The Court based its decision on a review of the original language of § 1920(4), as well as a study of the related history surrounding the implementation of the section by Congress. According to the court’s analysis, there was no indication that Congress intended to shift all the expenses of ESI discovery to the losing party. Additionally, there was no support in Supreme Court interpretation which had always viewed the cost statutes very narrowly. The Court however, did acknowledge that there might be strong policy reasons or equitable circumstances in particular cases to award the full costs of EDiscovery to the prevailing party, but concluded that the federal courts lack that type of authority under the current statutes.
The court concluded that none of the EDiscovery charges imposed by the plaintiff’s vendor are taxable and reduced the award in favor of defendant Hoosier from $125,580.55 to $30,370.42
The Takeaway
Cost-shifting may be achieved during the course of litigation, either by agreement or pursuant to court order issued under the authority of Fed.R.Civ.P. 26. After litigation, cost-shifting may be ordered as a sanction for conduct that reflects bad faith on the part of parties. But until the issue surrounding EDiscovery costs is addressed on a statutory level by Congress, attorneys should not count on any major recovery of EDiscovery costs.

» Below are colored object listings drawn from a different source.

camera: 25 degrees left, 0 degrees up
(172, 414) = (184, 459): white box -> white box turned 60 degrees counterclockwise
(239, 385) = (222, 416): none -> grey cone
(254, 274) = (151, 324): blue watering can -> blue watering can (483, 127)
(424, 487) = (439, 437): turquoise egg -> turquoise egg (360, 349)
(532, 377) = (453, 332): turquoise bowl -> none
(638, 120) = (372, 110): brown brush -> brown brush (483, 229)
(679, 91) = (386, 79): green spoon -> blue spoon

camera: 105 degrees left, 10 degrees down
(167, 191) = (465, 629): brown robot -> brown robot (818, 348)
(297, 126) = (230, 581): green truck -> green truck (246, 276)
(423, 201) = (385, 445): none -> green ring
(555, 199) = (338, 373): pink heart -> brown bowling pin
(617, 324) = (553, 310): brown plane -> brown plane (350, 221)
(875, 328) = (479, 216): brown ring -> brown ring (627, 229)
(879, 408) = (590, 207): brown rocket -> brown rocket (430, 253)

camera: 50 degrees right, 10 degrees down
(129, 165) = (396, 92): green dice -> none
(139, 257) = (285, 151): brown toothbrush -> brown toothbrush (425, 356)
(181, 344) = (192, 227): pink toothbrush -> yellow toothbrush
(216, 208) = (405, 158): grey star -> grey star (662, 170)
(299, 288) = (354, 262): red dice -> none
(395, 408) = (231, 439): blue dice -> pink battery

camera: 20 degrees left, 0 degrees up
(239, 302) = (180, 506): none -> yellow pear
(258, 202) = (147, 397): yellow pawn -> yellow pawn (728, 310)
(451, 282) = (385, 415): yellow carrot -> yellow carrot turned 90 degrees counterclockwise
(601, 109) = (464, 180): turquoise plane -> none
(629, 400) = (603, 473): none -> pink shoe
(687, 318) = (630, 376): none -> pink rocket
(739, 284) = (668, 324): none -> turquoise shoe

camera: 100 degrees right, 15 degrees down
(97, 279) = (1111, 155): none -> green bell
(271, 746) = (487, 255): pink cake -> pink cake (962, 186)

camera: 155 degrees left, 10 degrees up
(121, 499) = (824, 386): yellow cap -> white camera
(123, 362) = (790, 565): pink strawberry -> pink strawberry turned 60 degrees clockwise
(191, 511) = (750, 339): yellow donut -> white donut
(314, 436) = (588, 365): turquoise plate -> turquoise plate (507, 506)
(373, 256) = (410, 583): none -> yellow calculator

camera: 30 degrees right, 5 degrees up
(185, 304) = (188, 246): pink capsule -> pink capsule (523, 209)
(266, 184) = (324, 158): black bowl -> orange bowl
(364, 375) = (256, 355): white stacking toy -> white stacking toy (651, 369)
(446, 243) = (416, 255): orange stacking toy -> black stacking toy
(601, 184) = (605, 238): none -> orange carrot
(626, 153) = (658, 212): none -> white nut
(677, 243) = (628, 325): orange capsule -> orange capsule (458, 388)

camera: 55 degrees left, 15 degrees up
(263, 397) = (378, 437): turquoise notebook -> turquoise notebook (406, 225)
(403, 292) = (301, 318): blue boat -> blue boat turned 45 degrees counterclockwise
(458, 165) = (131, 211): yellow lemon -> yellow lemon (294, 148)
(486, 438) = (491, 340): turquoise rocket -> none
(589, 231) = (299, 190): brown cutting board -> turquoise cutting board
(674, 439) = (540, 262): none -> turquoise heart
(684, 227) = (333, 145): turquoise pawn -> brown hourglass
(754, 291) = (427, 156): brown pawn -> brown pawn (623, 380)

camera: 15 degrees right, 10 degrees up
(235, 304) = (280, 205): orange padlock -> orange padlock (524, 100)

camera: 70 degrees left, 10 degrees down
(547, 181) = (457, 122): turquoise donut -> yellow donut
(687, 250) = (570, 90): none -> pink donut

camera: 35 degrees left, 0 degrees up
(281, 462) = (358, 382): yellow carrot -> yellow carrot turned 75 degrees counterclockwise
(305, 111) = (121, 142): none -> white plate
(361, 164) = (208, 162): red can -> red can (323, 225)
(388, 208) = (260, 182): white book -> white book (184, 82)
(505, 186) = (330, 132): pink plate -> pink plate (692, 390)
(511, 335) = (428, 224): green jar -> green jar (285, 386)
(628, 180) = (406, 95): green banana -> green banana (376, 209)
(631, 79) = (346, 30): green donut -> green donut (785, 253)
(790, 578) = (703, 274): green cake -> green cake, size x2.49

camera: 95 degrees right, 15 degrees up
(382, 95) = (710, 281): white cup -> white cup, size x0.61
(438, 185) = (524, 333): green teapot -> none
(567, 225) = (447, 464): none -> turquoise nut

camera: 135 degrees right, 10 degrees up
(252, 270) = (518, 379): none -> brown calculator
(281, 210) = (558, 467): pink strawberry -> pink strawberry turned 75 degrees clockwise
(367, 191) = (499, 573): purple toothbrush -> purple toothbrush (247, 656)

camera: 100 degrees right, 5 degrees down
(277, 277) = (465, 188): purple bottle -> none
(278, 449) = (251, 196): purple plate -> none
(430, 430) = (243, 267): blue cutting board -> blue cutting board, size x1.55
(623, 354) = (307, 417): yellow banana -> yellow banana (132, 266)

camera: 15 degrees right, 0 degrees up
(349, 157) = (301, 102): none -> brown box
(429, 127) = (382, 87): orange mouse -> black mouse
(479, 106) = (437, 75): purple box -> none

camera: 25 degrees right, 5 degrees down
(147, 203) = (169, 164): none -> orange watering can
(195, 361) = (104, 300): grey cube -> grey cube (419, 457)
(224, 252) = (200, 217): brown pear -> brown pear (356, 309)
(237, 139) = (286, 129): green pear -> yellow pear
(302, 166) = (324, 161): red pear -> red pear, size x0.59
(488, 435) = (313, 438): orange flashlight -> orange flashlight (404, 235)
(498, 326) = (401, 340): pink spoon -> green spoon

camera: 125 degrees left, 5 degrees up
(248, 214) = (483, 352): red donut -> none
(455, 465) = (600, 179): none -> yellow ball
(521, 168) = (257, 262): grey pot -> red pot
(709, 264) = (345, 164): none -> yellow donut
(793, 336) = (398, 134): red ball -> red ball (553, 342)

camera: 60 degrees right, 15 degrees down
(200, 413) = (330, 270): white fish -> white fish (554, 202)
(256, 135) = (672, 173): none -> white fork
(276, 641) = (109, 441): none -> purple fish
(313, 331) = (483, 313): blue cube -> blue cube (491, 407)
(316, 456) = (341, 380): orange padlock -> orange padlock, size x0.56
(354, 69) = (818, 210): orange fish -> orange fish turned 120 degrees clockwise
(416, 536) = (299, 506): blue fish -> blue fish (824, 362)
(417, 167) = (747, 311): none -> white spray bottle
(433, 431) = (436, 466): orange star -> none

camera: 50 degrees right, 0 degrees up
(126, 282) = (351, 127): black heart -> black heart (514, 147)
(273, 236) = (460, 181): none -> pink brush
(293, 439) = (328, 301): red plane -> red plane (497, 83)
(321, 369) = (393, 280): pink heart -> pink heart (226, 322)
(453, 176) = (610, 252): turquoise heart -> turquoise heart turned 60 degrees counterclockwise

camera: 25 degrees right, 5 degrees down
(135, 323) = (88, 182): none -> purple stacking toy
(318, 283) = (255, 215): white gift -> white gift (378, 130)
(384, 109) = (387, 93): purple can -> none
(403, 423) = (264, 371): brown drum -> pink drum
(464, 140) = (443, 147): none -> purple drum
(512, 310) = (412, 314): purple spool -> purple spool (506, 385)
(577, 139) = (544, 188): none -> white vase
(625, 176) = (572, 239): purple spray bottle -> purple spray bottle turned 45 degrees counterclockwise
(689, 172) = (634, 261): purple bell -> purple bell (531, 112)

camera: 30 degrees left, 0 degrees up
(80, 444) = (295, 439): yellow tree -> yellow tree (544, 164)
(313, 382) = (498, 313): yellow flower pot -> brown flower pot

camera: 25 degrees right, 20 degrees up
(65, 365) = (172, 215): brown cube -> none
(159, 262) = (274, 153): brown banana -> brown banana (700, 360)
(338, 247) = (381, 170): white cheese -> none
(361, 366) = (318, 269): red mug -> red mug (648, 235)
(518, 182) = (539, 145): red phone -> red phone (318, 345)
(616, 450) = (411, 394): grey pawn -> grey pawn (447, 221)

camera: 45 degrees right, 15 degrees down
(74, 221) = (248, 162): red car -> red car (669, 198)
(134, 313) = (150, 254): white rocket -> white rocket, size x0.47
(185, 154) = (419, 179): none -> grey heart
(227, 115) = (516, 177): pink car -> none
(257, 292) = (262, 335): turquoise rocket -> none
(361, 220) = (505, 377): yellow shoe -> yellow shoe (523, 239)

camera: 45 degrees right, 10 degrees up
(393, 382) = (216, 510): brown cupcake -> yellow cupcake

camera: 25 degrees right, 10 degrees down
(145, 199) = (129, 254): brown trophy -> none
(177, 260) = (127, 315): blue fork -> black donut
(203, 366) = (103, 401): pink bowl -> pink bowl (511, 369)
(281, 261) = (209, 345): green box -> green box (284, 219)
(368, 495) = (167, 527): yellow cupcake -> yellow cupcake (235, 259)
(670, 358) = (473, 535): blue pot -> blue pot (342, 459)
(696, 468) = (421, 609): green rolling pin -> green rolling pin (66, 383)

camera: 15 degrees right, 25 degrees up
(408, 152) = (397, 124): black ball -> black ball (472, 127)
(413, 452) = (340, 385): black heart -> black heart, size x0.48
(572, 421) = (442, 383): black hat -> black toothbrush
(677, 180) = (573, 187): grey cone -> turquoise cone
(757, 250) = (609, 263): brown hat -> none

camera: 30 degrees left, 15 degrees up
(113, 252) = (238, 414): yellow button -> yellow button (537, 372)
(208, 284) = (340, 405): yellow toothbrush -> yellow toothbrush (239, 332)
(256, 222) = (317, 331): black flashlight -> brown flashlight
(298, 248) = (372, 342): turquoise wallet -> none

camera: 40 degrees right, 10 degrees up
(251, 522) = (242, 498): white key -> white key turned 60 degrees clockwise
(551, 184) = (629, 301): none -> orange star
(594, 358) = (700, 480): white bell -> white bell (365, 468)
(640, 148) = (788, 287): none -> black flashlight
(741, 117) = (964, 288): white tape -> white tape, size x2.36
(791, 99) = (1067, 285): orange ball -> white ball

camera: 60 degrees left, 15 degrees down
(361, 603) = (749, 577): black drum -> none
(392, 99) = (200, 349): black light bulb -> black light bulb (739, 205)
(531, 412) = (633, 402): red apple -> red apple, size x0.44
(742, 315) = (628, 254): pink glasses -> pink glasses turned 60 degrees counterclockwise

With the chances of recovering all ESI costs unlikely, attorneys should continue work closely (and cooperatively) with opposing counsel to produce documents in the most cost-effective manner possible; using the best technology and human review possible to produce the least amount of documents in the most cost effective manner. Partnering with experienced litigation support companies who can advise clients on the best and most cost effective way to produce documents is one way to help control these costs before the are incurred.